Exercise input below:

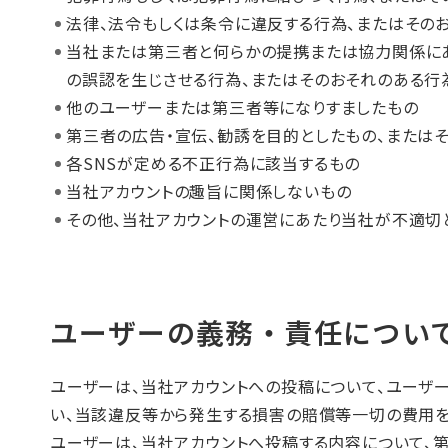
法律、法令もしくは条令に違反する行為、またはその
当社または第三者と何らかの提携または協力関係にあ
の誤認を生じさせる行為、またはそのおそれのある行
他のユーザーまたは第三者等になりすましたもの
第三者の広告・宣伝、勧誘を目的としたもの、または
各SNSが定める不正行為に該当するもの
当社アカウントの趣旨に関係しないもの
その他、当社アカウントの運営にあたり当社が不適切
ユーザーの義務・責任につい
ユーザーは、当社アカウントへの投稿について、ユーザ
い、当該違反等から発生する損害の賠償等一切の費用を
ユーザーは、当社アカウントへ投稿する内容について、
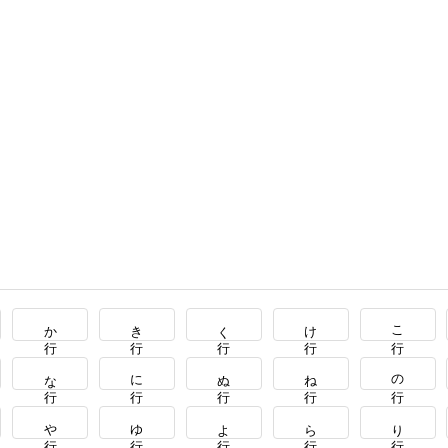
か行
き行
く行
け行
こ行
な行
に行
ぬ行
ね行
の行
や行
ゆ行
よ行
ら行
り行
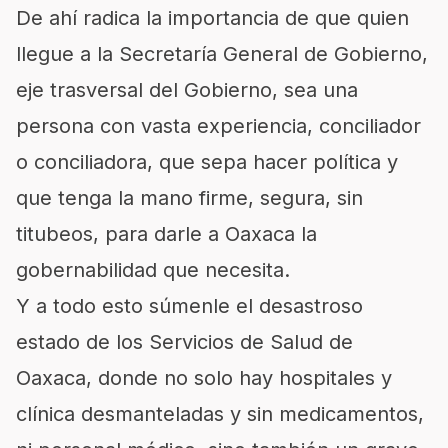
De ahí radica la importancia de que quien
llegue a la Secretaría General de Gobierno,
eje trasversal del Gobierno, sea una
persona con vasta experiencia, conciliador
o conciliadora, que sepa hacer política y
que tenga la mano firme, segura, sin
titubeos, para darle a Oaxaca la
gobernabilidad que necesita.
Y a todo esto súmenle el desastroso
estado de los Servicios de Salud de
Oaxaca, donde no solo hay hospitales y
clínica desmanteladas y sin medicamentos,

End of Exercise input.

Could you rewrite all the records above with "当社アカウント" changed to "公式アカウント" and every other line left as it is? Leave the pictures out.

§ **Solution to the exercise**
法律、法令もしくは条令に違反する行為、またはその
当社または第三者と何らかの提携または協力関係にあ
の誤認を生じさせる行為、またはそのおそれのある行
他のユーザーまたは第三者等になりすましたもの
第三者の広告・宣伝、勧誘を目的としたもの、または
各SNSが定める不正行為に該当するもの
公式アカウントの趣旨に関係しないもの
その他、公式アカウントの運営にあたり当社が不適切
ユーザーの義務・責任につい
ユーザーは、公式アカウントへの投稿について、ユーザ
い、当該違反等から発生する損害の賠償等一切の費用を
ユーザーは、公式アカウントへ投稿する内容について、
か行
き行
く行
け行
こ行
な行
に行
ぬ行
ね行
の行
や行
ゆ行
よ行
ら行
り行
De ahí radica la importancia de que quien
llegue a la Secretaría General de Gobierno,
eje trasversal del Gobierno, sea una
persona con vasta experiencia, conciliador
o conciliadora, que sepa hacer política y
que tenga la mano firme, segura, sin
titubeos, para darle a Oaxaca la
gobernabilidad que necesita.
Y a todo esto súmenle el desastroso
estado de los Servicios de Salud de
Oaxaca, donde no solo hay hospitales y
clínica desmanteladas y sin medicamentos,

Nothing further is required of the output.